Dozza M. Accid. Anal. Prev. 2013; 58: 299-308.

Affiliation

CHALMERS - University of Technology, Department of Applied Mechanics, Vehicle Safety, Sweden.

Copyright

(Copyright © 2013, Elsevier Publishing)

DOI

10.1016/j.aap.2012.06.003

PMID

22749317

Abstract

Distraction and inattention contribute to 80% of traffic accidents by delaying or hindering driver responses. However, distraction and inattention are not the only factors increasing response times. In addition, the extent to which different factors-related to the driver, the vehicle, or the environment-influence response times in real traffic is still uncertain.

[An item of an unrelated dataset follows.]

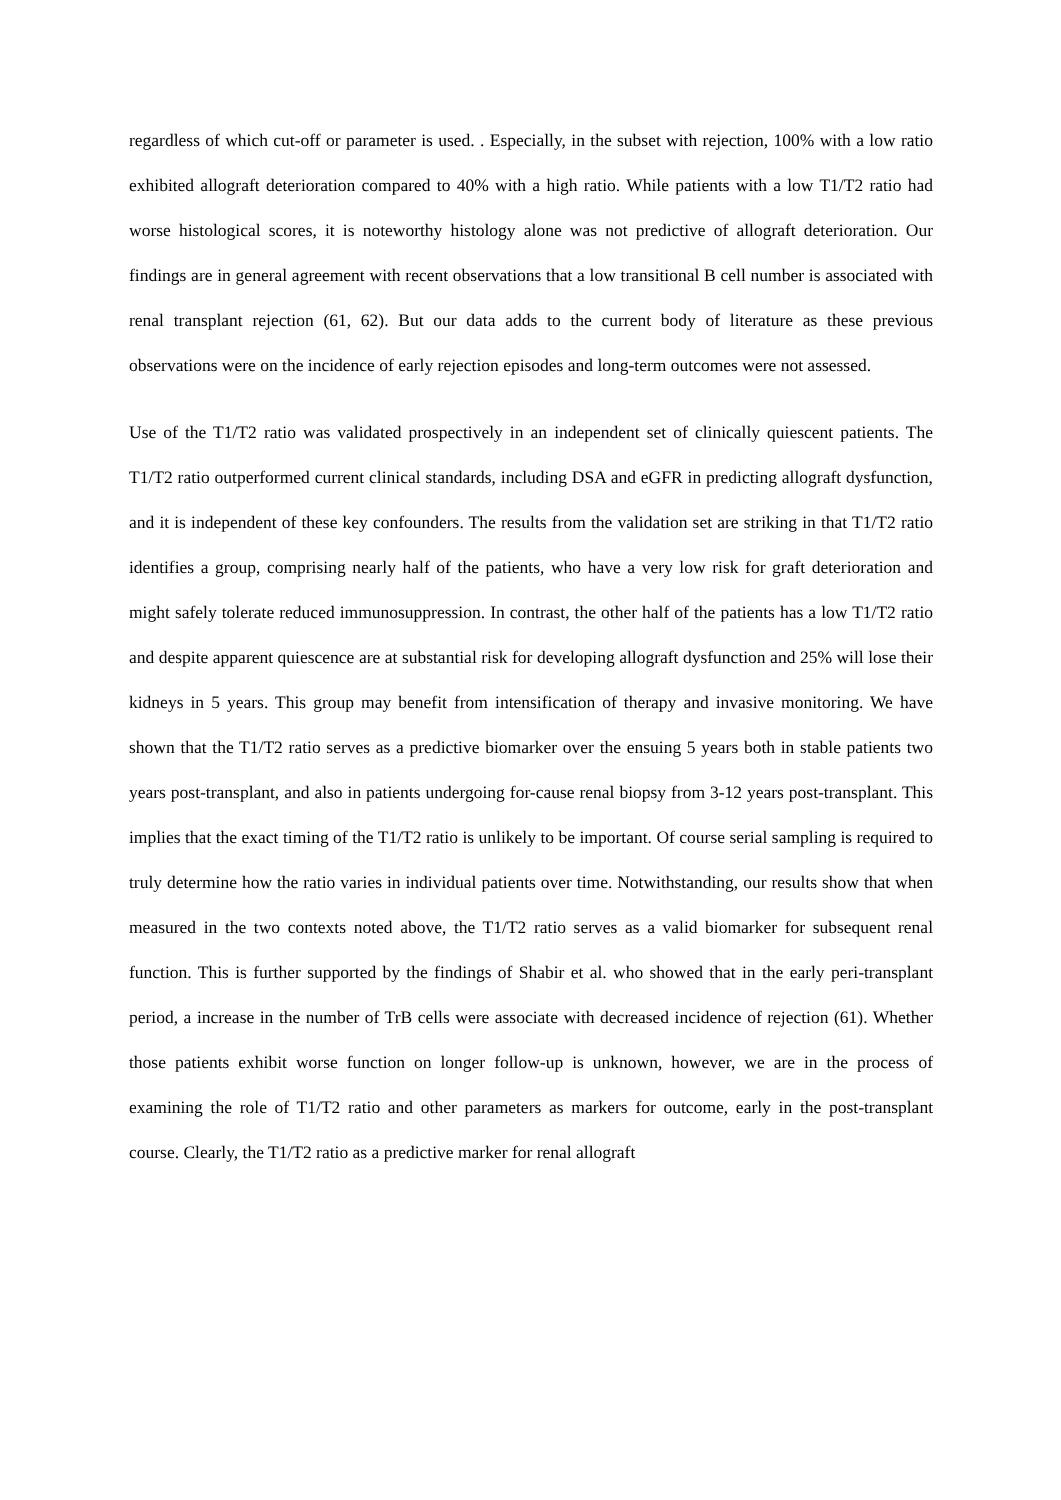regardless of which cut-off or parameter is used. . Especially, in the subset with rejection, 100% with a low ratio exhibited allograft deterioration compared to 40% with a high ratio. While patients with a low T1/T2 ratio had worse histological scores, it is noteworthy histology alone was not predictive of allograft deterioration. Our findings are in general agreement with recent observations that a low transitional B cell number is associated with renal transplant rejection (61, 62). But our data adds to the current body of literature as these previous observations were on the incidence of early rejection episodes and long-term outcomes were not assessed.
Use of the T1/T2 ratio was validated prospectively in an independent set of clinically quiescent patients. The T1/T2 ratio outperformed current clinical standards, including DSA and eGFR in predicting allograft dysfunction, and it is independent of these key confounders. The results from the validation set are striking in that T1/T2 ratio identifies a group, comprising nearly half of the patients, who have a very low risk for graft deterioration and might safely tolerate reduced immunosuppression. In contrast, the other half of the patients has a low T1/T2 ratio and despite apparent quiescence are at substantial risk for developing allograft dysfunction and 25% will lose their kidneys in 5 years. This group may benefit from intensification of therapy and invasive monitoring. We have shown that the T1/T2 ratio serves as a predictive biomarker over the ensuing 5 years both in stable patients two years post-transplant, and also in patients undergoing for-cause renal biopsy from 3-12 years post-transplant. This implies that the exact timing of the T1/T2 ratio is unlikely to be important. Of course serial sampling is required to truly determine how the ratio varies in individual patients over time. Notwithstanding, our results show that when measured in the two contexts noted above, the T1/T2 ratio serves as a valid biomarker for subsequent renal function. This is further supported by the findings of Shabir et al. who showed that in the early peri-transplant period, a increase in the number of TrB cells were associate with decreased incidence of rejection (61). Whether those patients exhibit worse function on longer follow-up is unknown, however, we are in the process of examining the role of T1/T2 ratio and other parameters as markers for outcome, early in the post-transplant course. Clearly, the T1/T2 ratio as a predictive marker for renal allograft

Such knowledge may significantly help the development of countermeasures to distraction and inattention. Naturalistic driving data promises to help determine the causes of distraction and inattention by understanding driver behavior in real traffic. Further, large naturalistic datasets are now publically available from a few sources such as UMTRI (University of Michigan Transportation Institute) and VTTI (Virginia Tech Transportation Institute). However, analysis of such data is made difficult by the intrinsic nature of the data: it is large and complex and the variables of interest are hard to control. This study used the public 100-car and 8-truck naturalistic data from VTTI to show how the NatWare toolkit developed at SAFER (Vehicle and Traffic Safety Center at Chalmers) can be used to determine the influence of several factors on response time. Among these factors, attendance to secondary tasks and eyes-off-road, which are indicators of driver's distraction and inattention, significantly delayed response times; the type of incident and response maneuver also affected response times; and finally, truck drivers responded more quickly than car drivers.